■ Prompt
Reproduce the records from the line containing "François Leclerc continue" down to the line containing "à votre activité ?", replacing "confinement" with "couvre-feu" and leaving everything else unchanged.

■ Data in this exercise
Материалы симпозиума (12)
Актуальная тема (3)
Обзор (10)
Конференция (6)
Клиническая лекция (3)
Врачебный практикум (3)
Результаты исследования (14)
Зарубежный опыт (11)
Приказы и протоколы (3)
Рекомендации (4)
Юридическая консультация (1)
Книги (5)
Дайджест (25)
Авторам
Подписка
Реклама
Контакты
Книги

---

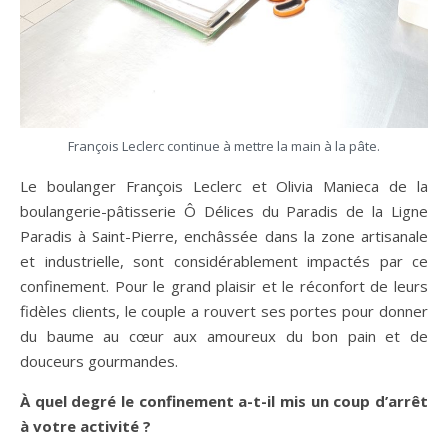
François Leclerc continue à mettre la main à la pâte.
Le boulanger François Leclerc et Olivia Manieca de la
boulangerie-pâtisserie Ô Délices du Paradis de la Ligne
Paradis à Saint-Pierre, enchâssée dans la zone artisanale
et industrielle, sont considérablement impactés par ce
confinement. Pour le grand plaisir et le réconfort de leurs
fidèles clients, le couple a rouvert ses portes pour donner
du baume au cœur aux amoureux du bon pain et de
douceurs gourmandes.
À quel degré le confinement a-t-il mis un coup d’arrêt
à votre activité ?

■ Answer area
François Leclerc continue à mettre la main à la pâte.
Le boulanger François Leclerc et Olivia Manieca de la
boulangerie-pâtisserie Ô Délices du Paradis de la Ligne
Paradis à Saint-Pierre, enchâssée dans la zone artisanale
et industrielle, sont considérablement impactés par ce
couvre-feu. Pour le grand plaisir et le réconfort de leurs
fidèles clients, le couple a rouvert ses portes pour donner
du baume au cœur aux amoureux du bon pain et de
douceurs gourmandes.
À quel degré le couvre-feu a-t-il mis un coup d’arrêt
à votre activité ?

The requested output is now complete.